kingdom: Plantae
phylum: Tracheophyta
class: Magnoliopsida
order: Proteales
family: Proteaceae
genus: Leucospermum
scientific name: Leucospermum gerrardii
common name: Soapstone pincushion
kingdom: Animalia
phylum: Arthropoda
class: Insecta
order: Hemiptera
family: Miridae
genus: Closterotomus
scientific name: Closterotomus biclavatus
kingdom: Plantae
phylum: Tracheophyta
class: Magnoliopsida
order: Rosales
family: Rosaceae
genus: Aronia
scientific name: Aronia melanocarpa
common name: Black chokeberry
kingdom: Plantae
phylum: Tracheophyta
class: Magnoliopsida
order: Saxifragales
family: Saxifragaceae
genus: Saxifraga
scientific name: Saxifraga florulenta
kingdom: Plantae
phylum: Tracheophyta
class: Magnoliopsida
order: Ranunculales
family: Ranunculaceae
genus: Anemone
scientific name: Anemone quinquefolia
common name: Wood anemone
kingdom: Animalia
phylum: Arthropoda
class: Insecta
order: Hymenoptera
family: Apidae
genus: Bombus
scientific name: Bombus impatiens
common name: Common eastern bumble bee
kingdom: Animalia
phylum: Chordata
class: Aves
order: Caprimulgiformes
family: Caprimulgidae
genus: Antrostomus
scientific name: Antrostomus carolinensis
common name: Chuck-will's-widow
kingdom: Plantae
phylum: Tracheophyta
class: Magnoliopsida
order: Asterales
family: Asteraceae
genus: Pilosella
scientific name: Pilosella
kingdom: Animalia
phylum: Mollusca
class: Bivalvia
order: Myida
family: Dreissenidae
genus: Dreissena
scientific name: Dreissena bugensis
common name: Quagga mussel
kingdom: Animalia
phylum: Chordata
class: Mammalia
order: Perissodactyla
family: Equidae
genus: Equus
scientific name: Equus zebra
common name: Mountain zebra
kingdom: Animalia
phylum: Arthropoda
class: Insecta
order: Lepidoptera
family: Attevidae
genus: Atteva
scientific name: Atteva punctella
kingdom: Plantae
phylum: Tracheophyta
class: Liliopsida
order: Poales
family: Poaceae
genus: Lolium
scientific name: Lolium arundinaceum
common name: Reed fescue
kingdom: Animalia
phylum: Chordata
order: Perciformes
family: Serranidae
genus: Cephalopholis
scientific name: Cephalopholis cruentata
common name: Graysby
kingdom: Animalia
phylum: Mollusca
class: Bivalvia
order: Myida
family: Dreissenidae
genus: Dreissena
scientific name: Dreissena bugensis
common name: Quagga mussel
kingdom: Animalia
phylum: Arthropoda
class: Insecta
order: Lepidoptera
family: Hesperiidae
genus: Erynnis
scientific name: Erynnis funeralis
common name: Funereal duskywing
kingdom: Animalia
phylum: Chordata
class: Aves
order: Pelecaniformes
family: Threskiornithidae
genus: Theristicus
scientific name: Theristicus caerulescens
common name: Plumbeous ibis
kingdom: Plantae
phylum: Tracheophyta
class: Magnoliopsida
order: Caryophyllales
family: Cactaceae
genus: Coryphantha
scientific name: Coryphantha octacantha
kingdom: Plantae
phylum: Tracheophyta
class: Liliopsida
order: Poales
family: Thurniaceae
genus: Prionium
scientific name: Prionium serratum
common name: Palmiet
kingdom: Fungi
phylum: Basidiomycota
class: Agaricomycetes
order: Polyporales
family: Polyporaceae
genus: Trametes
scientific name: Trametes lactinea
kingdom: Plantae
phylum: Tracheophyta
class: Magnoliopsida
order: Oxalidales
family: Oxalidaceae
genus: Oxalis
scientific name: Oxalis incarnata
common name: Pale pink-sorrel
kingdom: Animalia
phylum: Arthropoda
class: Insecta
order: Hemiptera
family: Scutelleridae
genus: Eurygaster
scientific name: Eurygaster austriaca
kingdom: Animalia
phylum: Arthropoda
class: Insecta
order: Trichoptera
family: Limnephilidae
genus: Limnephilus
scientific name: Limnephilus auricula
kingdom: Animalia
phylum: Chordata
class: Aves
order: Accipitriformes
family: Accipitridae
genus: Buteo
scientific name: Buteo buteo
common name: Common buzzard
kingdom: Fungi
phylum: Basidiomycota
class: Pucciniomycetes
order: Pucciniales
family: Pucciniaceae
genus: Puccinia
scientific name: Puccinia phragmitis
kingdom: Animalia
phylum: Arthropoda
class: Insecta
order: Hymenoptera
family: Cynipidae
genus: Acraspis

================

* WORK TO BE COMPLETED
Retype the rows from the line containing "order: Oxalidales" through the last line of the rows, keeping every line exactly as it appears, with both end lines included.

* OUTPUT
order: Oxalidales
family: Oxalidaceae
genus: Oxalis
scientific name: Oxalis incarnata
common name: Pale pink-sorrel
kingdom: Animalia
phylum: Arthropoda
class: Insecta
order: Hemiptera
family: Scutelleridae
genus: Eurygaster
scientific name: Eurygaster austriaca
kingdom: Animalia
phylum: Arthropoda
class: Insecta
order: Trichoptera
family: Limnephilidae
genus: Limnephilus
scientific name: Limnephilus auricula
kingdom: Animalia
phylum: Chordata
class: Aves
order: Accipitriformes
family: Accipitridae
genus: Buteo
scientific name: Buteo buteo
common name: Common buzzard
kingdom: Fungi
phylum: Basidiomycota
class: Pucciniomycetes
order: Pucciniales
family: Pucciniaceae
genus: Puccinia
scientific name: Puccinia phragmitis
kingdom: Animalia
phylum: Arthropoda
class: Insecta
order: Hymenoptera
family: Cynipidae
genus: Acraspis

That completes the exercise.